Directions: What number of lines in the records below hold the word "middle"? Give that number alone.

Exercise materials:
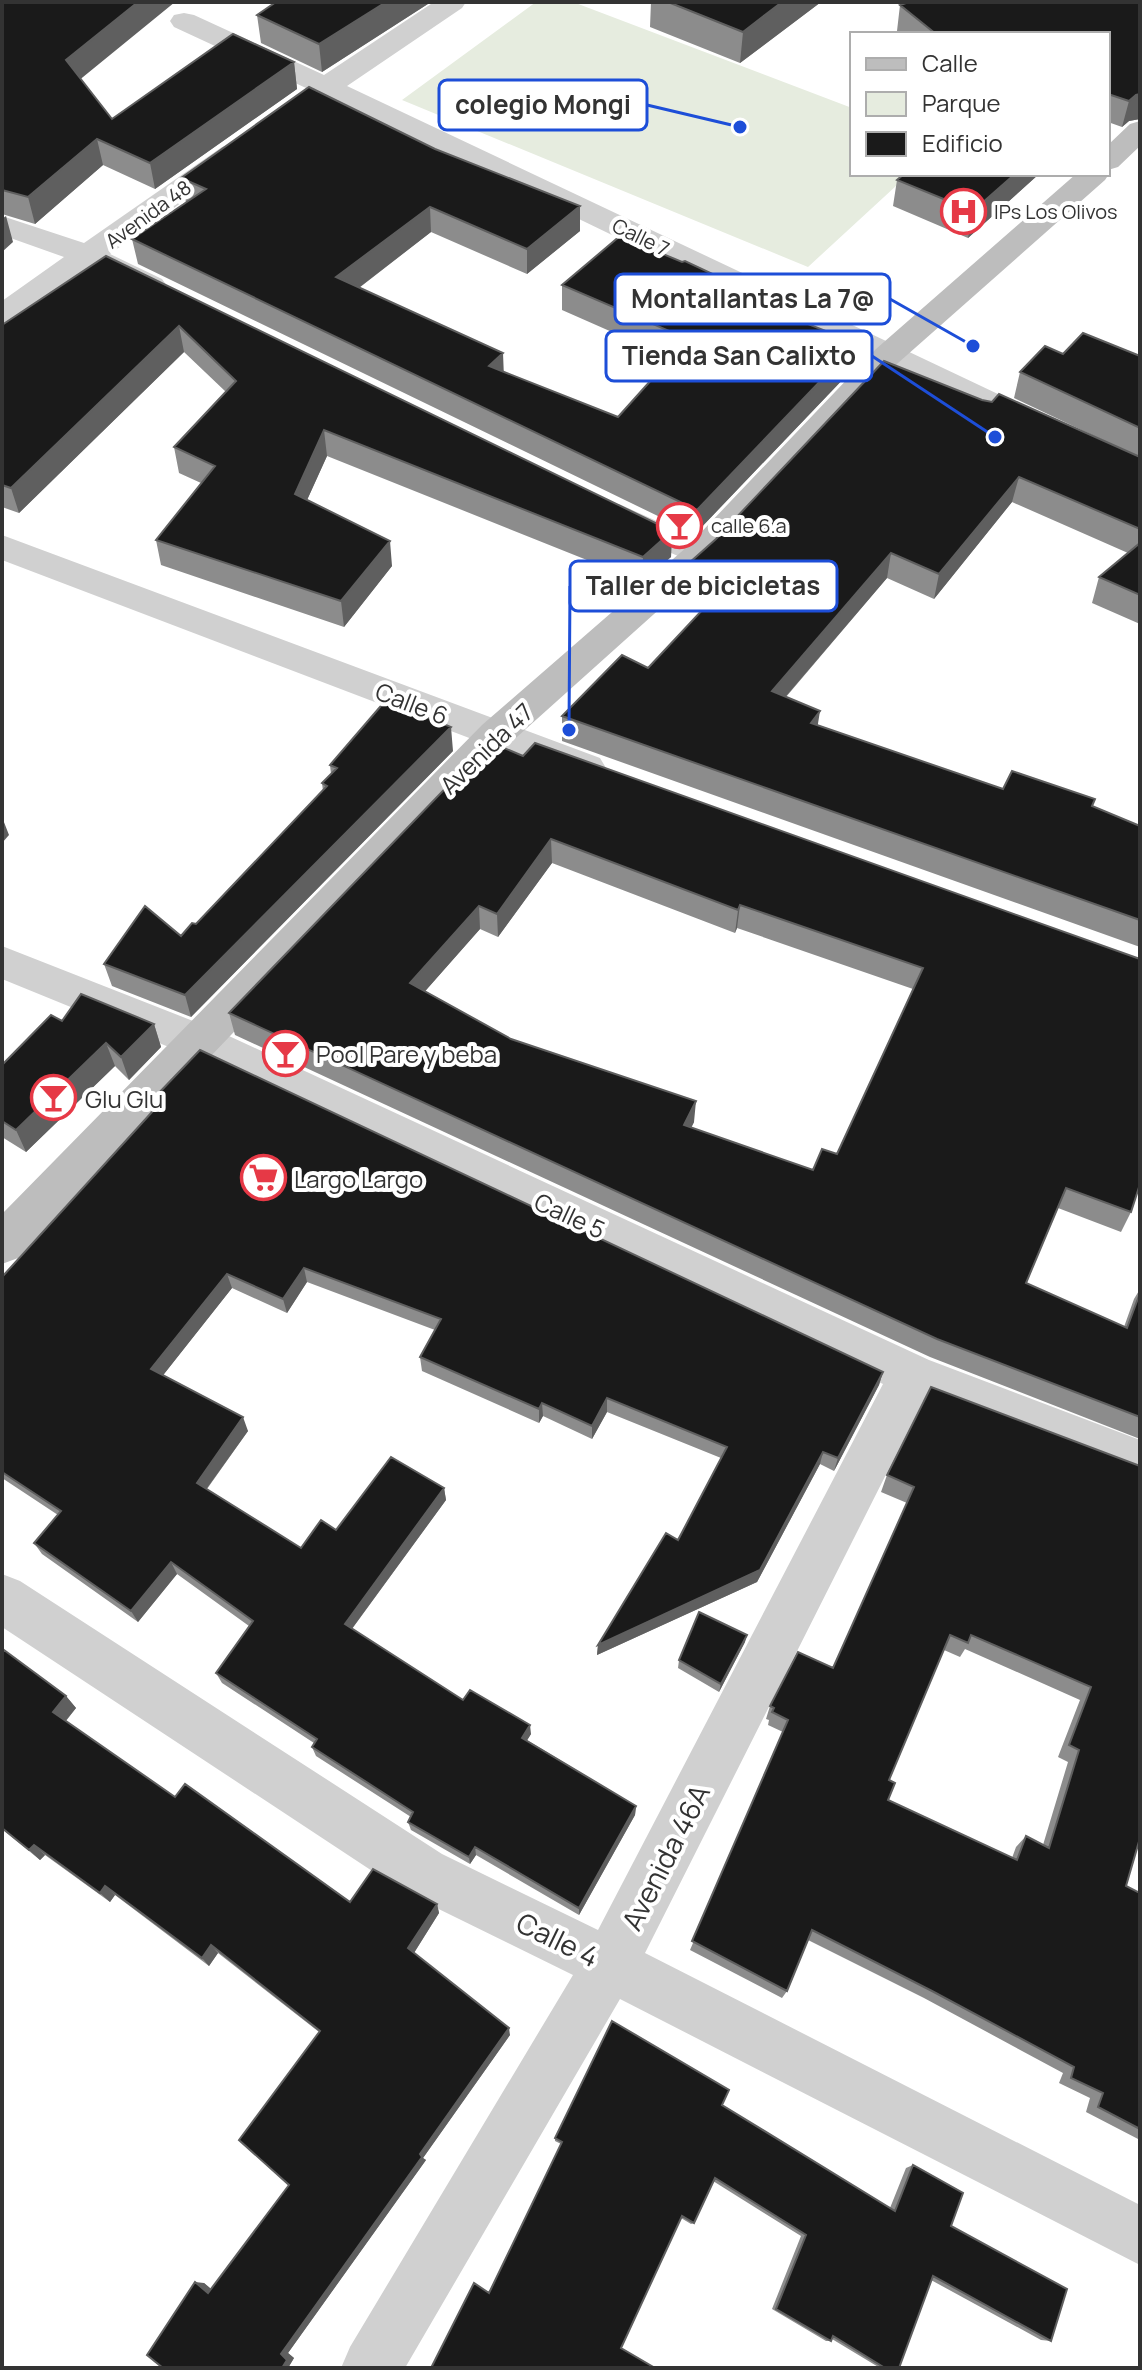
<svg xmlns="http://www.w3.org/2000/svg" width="1142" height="2370" font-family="Manrope,sans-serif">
<rect width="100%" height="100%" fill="#fff"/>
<path fill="#e6ecdf" d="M536 2H573L852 108V174H909L808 267 402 100Z"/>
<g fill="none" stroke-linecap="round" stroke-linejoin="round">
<path fill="#d0d0d0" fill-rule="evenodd" d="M434 2H466L462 8 347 86 1034 411 1039 419 1034 427 1022 430 1010 427 328 98 308 108 298 105 294 99 306 88 174 27 170 21 174 15 184 13 194 15 324 75Z
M232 144 242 147 247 153 242 159 110 254 162 279 167 286 162 293C138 299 112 279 90 268L13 323 2 326V301L64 257 2 235V216L84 243 222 147Z
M619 504 712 546 718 554 712 562 700 566 607 524 602 516 607 508Z
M2 535 600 758 606 768 600 778 587 782 574 778 2 560Z
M2 946 216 1030 929 1360 1140 1440V1484L923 1401 645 1953 1140 2205V2265L620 1999 405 2368H341L350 2347 573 1975 404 1892 2 1627V1574L20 1581 442 1854 598 1930 883 1384 186 1054 2 979Z"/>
<path fill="#bdbdbd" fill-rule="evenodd" d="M1140 121V146L1118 167 1108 170V145L1130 124Z
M1108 173 1109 174 1105 180 898 363 712 562 508 745 18 1258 2 1264V1214L482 725 688 546 876 349 1076 174Z"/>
</g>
<path fill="#8c8c8c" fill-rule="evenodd" d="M2 2 81 79 112 119 294 62 297 89 155 189 103 165 35 224 2 214Z
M276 2H431L322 72 261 43 257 15Z
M651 2H821L740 63 650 27Z
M1140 2V119L1129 121 1122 127 1108 122V34H901L897 31 900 5Z
M309 87 580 231 527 274 431 232 359 288 504 372 618 417 671 358 562 310V285L781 306V313L830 341 848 374 695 534 138 264 132 239 186 203 181 178Z
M904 174H1039L968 238 893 206 897 180Z
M106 256 672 531 671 557 642 582 327 456 307 500 392 566 344 627 161 565 156 540 201 483 179 473 174 447 226 392 184 352 19 513 2 507V325Z
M1063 354 1140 356V624L1092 603 1099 577 1128 553 1012 502 934 599 887 578 786 697 818 725 1003 789 1093 806 1140 826V947L562 741V716L648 668 704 608 678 597 679 572 982 400 1126 451 1014 398 1020 372Z
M453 751 191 1017 112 986 104 964 181 936 196 924 323 791 322 783 331 774 330 765Z
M523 756 1140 959 1131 1212 1121 1232 1058 1208 1026 1283 1124 1327 1134 1299 1140 1289V1439L930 1357 235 1035 229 1013ZM552 863 735 933 737 928 913 989 837 1154 813 1170 691 1128 694 1122 511 1039 425 991 480 929 498 937Z
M62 1021 154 1024 161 1047 129 1080 115 1066 26 1152 2 1137V1065Z
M156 1096 883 1372 879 1385 834 1471 820 1464 757 1582 597 1655 598 1645 678 1540 721 1458 607 1412 592 1439 543 1416 539 1423 422 1371 420 1357 435 1330 307 1282 287 1313 232 1288 163 1375 248 1431 207 1489 301 1548 336 1530 444 1488 446 1500 352 1629 463 1700 531 1734 527 1740 636 1806 635 1815 579 1915 476 1855 470 1864 411 1830 408 1822 411 1817 316 1756 312 1747 314 1743 222 1683 216 1673 249 1626 177 1574 138 1622 42 1554 34 1543 58 1515 2 1478V1277L159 1105Z
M1140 1466 1126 1886 1140 1893V2140L1086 2112 1090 2098 1059 2083 1063 2073 924 1998 808 1940 787 1991 782 1998 690 1950 783 1732 768 1725 769 1720 766 1719 770 1706 833 1668 907 1503 881 1492 887 1475ZM965 1649 1080 1700 1058 1757 1068 1762 1043 1845 1026 1836 1016 1847 1012 1858 888 1800 889 1780 944 1650 960 1657Z
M745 1642 719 1692 678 1668 679 1660Z
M66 1696 76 1708 66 1721 175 1797 350 1902 437 1904 439 1913 414 1953 510 2035 423 2158 426 2160 288 2353 294 2358 288 2368H163L204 2283 211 2289 289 2185 319 2032 218 1953 209 1966 115 1895 110 1902 45 1855 40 1860 2 1829Z
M722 2105 890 2208 906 2168 913 2165 951 2226 1051 2341 1041 2340 931 2280 899 2368H880L832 2339 831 2341H826L772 2309 801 2236 713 2181 694 2223 691 2224 681 2218 431 2368 489 2292 561 2144 555 2141V2138Z"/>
<path fill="#5f5f5f" d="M138 2H175L72 86 66 60Z
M386 2H431L322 72 319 44Z
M782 2H821L740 63 743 32Z
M294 62 297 89 155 189 150 163Z
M1140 94V119L1129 121 1122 127 1129 101 1136 95Z
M97 139 103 165 35 224 28 197Z
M1015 174H1039L968 238 973 211Z
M580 206V231L527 274V249Z
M430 207 431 232 339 303 336 277Z
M6 216 13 242 2 252V219Z
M179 326 184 352 19 513 11 488Z
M851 349 848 374 695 534 697 510Z
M503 353 504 378 489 366Z
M324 430 327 456 298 520 295 494Z
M1019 477 1012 502 934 599 939 574Z
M672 531 671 557 642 582 643 557Z
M390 541 392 566 344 627 341 601Z
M891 553 887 578 769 716 772 691Z
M820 711 816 736 811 723Z
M451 727 453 751 191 1017 185 995Z
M2 817 9 835 2 843Z
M551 839 552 863 498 937 497 914Z
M740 905 737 928 735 933 738 910Z
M479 906 480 929 413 1005 410 983Z
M154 1024 161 1047 129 1080 121 1057Z
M106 1043 115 1066 26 1152 16 1130Z
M696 1101 694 1122 682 1146 684 1125Z
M304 1268 307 1282 287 1313 283 1299Z
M227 1274 232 1288 157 1383 151 1369Z
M883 1372 879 1385 834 1471 838 1458Z
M607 1398V1412L592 1439V1426Z
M542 1403 543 1416 539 1423V1409Z
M243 1417 248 1431 202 1495 197 1483Z
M823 1452 820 1464 757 1582 597 1655 598 1645Z
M444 1488 446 1500 348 1634 345 1624Z
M171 1562 177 1574 138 1622 131 1611Z
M747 1635 745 1642 719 1692 721 1684Z
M66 1696 76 1708 63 1724 53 1712Z
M530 1725 531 1734 523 1747 522 1738Z
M636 1806 635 1815 579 1915V1908Z
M34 1845 45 1855 40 1860 29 1850Z
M475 1847 476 1855 470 1864 469 1857Z
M105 1886 115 1895 110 1902 100 1893Z
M437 1904 439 1913 412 1956 408 1948Z
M211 1945 218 1953 209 1966 202 1958Z
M509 2028 510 2035 423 2158 426 2160 288 2353 294 2358 288 2368H282L281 2354Z
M195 2282 204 2283 216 2293H208Z"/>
<path fill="#1a1a1a" stroke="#5f5f5f" stroke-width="2" fill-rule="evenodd" d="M2 2H138L66 60 112 119 233 34 294 62 150 163 97 139 28 197 2 190Z
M276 2H386L319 44 257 15Z
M668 2H782L743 32Z
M909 2H1140V94L1136 95 1129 101 1108 94V34H936L900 5Z
M309 87 435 149 580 206 527 249 430 207 336 277 503 353 489 366 618 417 688 339 562 285 620 236 682 262 685 261 781 306 775 311 831 333 825 339 851 349 697 510 132 239 206 189 181 178Z
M904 174H1015L973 211 897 180Z
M106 256 672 531 643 557 324 430 295 494 390 541 341 601 156 540 215 466 174 447 236 381 179 326 11 488 2 485V325Z
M1083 333 1140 356V428L1020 372 1045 346 1063 354Z
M884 361 982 400 992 402 999 394 1140 457V529L1019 477 939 574 891 553 772 691 820 711 811 723 1003 789 1012 771 1095 799 1092 806 1140 826V920L562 716 622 655 648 668 722 589 679 572 716 539Z
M1140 543V595L1099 577Z
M386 700 451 727 185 995 104 964 145 906 181 936 192 923 196 924 327 786 322 783 337 768 330 765Z
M490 742 523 756 535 743 1140 959V1184L1131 1212 1066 1188 1026 1283 1127 1328 1140 1293V1417L937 1339 229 1013ZM551 839 738 910 740 905 923 968 837 1154 822 1149 813 1170 684 1125 696 1101 511 1039 410 983 479 906 497 914Z
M81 994 154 1024 121 1057 106 1043 16 1130 2 1121V1065L51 1015 62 1021Z
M200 1050 883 1372 838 1458 823 1452 760 1570 598 1645 666 1533 678 1540 727 1447 607 1398 592 1426 542 1403 539 1409 420 1357 441 1319 304 1268 283 1299 227 1274 151 1369 243 1417 197 1483 301 1548 321 1520 336 1530 391 1457 444 1488 345 1624 463 1700 470 1690 530 1725 522 1738 636 1806 579 1908 475 1847 469 1857 408 1822 413 1812 312 1747 317 1739 216 1673 253 1621 171 1562 131 1611 34 1543 61 1511 2 1472V1277L162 1101 156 1096Z
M931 1387 1140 1466V1838L1126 1886 1140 1893V2129L1098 2107 1103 2093 1071 2078 1074 2067 932 1991 812 1930 787 1991 692 1941 788 1720 772 1712 774 1708 770 1706 798 1652 833 1668 914 1487 887 1475ZM950 1635 968 1643 971 1635 1091 1687 1069 1745 1079 1750 1049 1848 1026 1836 1017 1860 888 1800 895 1783 889 1780Z
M699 1612 747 1635 721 1684 679 1660Z
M4 1650 66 1696 53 1712 175 1797 185 1784 350 1902 373 1869 437 1904 408 1948 509 2028 420 2154 422 2157 281 2354 287 2360 282 2368H163L147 2355 195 2282 208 2293 289 2185 239 2140 320 2031 211 1945 202 1958 105 1886 100 1893 34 1845 29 1850 2 1828V1653Z
M612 2021 729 2090 722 2105 895 2211 913 2165 963 2193 951 2226 1067 2289 1051 2341 933 2276 899 2368H885L833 2336 831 2341 776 2309 806 2235 715 2178 694 2223 682 2216 621 2348 655 2368H431L474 2283 489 2293 562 2142 555 2138Z"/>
<defs>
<symbol id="hospital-ring" viewBox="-11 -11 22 22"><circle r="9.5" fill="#fff" stroke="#e63946" stroke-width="1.5"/><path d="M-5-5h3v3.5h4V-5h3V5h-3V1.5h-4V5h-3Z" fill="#e63946"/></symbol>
<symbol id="bar-ring" viewBox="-11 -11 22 22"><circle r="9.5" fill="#fff" stroke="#e63946" stroke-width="1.5"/><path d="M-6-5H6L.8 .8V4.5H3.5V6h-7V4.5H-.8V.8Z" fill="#e63946"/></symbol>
<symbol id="supermarket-ring" viewBox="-11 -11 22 22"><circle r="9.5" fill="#fff" stroke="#e63946" stroke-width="1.5"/><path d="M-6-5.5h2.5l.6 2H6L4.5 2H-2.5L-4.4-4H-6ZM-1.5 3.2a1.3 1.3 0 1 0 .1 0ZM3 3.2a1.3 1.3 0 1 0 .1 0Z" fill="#e63946"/></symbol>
</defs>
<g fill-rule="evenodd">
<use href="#hospital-ring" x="938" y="186" width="51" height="51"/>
<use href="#bar-ring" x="654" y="500" width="51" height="51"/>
<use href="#bar-ring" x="260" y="1028" width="51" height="51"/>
<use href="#bar-ring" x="28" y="1072" width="51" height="51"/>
<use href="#supermarket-ring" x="238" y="1152" width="51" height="51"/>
</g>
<g text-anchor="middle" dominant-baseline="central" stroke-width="8" stroke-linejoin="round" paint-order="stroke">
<g font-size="20" fill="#333" stroke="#fff" text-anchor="start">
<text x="994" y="211">IPs Los Olivos</text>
<text x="711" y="525">calle 6.a</text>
</g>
<g font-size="20" fill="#333" stroke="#fff">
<text transform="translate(148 214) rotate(-36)">Avenida 48</text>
<text transform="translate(641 237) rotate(26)">Calle 7</text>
</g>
<g font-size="24" fill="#333" stroke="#fff">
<text transform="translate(412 703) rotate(21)">Calle 6</text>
<text transform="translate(486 748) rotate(-44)">Avenida 47</text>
<text transform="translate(570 1215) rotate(25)">Calle 5</text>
</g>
<g font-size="24" fill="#333" stroke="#fff" text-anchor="start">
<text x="316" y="1053">Pool Pare y beba</text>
<text x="85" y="1098">Glu Glu</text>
<text x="294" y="1178">Largo Largo</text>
</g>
<g font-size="28" fill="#333" stroke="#fff">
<text transform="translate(665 1857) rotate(-63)">Avenida 46A</text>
<text transform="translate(558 1939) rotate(26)">Calle 4</text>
</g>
</g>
<path fill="none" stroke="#1d4ed8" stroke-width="3" d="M740 127L647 105M973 346L890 299M995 437L872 356M569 730L570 586"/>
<g fill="#1d4ed8" stroke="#fff" stroke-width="3">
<circle cx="740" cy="127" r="8"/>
<circle cx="973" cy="346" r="8"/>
<circle cx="995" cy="437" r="8"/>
<circle cx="569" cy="730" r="8"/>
</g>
<g fill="#fff" stroke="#1d4ed8" stroke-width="3">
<rect x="439" y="80" width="208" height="50" rx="8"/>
<rect x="615" y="274" width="275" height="50" rx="8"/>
<rect x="606" y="331" width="266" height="50" rx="8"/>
<rect x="570" y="561" width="267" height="50" rx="8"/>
</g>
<g font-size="26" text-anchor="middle" font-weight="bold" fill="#333">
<text x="543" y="114">colegio Mongi</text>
<text x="753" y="308">Montallantas La 7@</text>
<text x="739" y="365">Tienda San Calixto</text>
<text x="703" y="595">Taller de bicicletas</text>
</g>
<rect width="1142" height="2370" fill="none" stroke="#333333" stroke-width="8"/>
<rect x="850" y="32" width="260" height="144" fill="#ffffff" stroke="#adadad" stroke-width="2"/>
<rect x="866" y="58" width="40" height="12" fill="#bdbdbd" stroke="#adadad" stroke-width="2"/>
<text x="922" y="72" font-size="24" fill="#333333">Calle</text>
<rect x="866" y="92" width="40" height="24" fill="#e6ecdf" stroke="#adadad" stroke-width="2"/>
<text x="922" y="112" font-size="24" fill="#333333">Parque</text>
<rect x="866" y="132" width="40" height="24" fill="#1a1a1a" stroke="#adadad" stroke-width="2"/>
<text x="922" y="152" font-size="24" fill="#333333">Edificio</text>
</svg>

Exercise response: 2